> EXERCISE
Among the records, which lines hold the word "layout"? Pick them out.

> EXTRACTED INFORMATION

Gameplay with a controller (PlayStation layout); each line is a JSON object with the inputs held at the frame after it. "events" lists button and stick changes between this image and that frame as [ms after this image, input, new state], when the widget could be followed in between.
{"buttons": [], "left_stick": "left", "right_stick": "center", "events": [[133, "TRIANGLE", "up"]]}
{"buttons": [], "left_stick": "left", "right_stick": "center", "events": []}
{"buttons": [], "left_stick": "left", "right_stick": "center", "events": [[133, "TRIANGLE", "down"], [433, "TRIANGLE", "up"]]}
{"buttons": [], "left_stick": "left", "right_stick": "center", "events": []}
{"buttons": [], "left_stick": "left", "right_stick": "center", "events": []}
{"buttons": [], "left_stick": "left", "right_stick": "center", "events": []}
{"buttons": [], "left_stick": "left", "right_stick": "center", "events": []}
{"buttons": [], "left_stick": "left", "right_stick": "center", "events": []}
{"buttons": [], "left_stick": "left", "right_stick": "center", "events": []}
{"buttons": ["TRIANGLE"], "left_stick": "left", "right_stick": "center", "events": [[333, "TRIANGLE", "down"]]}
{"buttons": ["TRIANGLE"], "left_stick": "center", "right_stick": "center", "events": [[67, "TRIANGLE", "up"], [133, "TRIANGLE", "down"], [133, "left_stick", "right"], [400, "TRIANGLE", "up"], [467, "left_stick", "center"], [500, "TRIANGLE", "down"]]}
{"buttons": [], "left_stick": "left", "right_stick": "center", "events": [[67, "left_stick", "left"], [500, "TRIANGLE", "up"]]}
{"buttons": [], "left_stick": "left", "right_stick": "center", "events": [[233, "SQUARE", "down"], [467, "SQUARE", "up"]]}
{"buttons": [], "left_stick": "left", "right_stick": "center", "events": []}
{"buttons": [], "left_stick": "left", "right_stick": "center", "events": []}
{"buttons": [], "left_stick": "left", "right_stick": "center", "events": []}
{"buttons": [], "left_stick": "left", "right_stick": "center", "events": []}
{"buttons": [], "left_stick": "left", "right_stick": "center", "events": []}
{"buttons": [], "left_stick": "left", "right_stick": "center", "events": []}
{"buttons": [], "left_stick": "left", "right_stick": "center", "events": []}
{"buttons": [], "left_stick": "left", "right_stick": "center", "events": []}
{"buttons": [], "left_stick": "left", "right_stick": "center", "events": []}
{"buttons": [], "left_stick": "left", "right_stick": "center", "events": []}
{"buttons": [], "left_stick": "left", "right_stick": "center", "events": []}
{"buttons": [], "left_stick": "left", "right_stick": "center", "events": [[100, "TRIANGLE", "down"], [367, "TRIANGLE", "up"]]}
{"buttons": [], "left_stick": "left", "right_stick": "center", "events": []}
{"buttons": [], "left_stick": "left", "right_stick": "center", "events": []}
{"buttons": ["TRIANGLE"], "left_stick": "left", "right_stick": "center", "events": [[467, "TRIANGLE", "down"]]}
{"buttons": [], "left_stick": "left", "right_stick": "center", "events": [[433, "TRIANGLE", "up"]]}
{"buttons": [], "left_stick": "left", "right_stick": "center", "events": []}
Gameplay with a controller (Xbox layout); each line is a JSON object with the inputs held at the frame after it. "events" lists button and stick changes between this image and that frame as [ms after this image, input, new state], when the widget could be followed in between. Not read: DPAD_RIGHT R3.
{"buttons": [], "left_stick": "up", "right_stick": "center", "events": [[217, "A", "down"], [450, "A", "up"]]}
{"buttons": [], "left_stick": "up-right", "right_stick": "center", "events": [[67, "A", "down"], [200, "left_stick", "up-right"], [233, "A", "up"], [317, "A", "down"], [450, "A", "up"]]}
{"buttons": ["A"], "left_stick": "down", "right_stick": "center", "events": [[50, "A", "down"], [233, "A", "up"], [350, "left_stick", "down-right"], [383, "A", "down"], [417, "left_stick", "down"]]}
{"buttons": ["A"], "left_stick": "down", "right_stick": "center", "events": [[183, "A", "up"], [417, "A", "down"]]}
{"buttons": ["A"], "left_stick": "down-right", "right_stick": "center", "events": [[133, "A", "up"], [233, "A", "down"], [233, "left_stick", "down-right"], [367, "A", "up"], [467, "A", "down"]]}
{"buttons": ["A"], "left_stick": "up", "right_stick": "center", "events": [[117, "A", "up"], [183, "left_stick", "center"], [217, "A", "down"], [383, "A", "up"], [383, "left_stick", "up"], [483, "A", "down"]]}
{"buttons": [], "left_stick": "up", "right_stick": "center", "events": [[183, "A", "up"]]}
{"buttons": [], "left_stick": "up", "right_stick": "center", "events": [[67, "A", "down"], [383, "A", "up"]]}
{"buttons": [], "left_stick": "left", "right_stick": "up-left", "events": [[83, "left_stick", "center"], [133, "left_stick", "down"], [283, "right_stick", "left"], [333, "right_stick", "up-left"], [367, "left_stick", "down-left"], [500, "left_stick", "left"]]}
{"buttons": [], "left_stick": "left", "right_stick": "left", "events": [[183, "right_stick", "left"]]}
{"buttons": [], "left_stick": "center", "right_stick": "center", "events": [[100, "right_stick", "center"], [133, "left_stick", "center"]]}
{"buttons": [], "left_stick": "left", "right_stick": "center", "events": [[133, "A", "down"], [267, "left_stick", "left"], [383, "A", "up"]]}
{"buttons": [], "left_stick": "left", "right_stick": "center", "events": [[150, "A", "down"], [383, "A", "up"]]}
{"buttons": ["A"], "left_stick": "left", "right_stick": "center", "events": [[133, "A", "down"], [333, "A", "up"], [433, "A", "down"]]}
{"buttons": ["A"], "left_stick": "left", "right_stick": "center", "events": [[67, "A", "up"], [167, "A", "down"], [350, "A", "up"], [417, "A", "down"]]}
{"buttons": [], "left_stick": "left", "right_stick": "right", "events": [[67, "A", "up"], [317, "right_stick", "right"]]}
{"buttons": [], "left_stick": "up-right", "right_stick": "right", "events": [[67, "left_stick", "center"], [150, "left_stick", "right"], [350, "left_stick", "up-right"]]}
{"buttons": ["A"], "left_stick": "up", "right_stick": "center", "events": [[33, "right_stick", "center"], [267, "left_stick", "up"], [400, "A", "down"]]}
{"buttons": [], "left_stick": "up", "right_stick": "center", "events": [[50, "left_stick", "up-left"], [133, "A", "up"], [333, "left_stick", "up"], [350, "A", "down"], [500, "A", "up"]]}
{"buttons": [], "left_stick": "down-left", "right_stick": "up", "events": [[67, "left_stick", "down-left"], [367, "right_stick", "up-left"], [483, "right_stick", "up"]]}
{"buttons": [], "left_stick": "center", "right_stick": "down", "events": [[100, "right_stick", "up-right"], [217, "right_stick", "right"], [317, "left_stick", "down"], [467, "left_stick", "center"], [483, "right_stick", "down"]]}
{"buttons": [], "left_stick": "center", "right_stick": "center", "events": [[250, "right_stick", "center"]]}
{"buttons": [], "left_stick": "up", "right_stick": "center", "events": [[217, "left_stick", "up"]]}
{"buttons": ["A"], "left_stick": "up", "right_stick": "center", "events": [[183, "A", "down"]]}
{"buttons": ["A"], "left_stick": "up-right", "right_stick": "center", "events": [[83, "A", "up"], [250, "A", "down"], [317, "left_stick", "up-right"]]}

> RESPONSE
Gameplay with a controller (PlayStation layout); each line is a JSON object with the inputs held at the frame after it. "events" lists button and stick changes between this image and that frame as [ms after this image, input, new state], when the widget could be followed in between.
Gameplay with a controller (Xbox layout); each line is a JSON object with the inputs held at the frame after it. "events" lists button and stick changes between this image and that frame as [ms after this image, input, new state], when the widget could be followed in between. Not read: DPAD_RIGHT R3.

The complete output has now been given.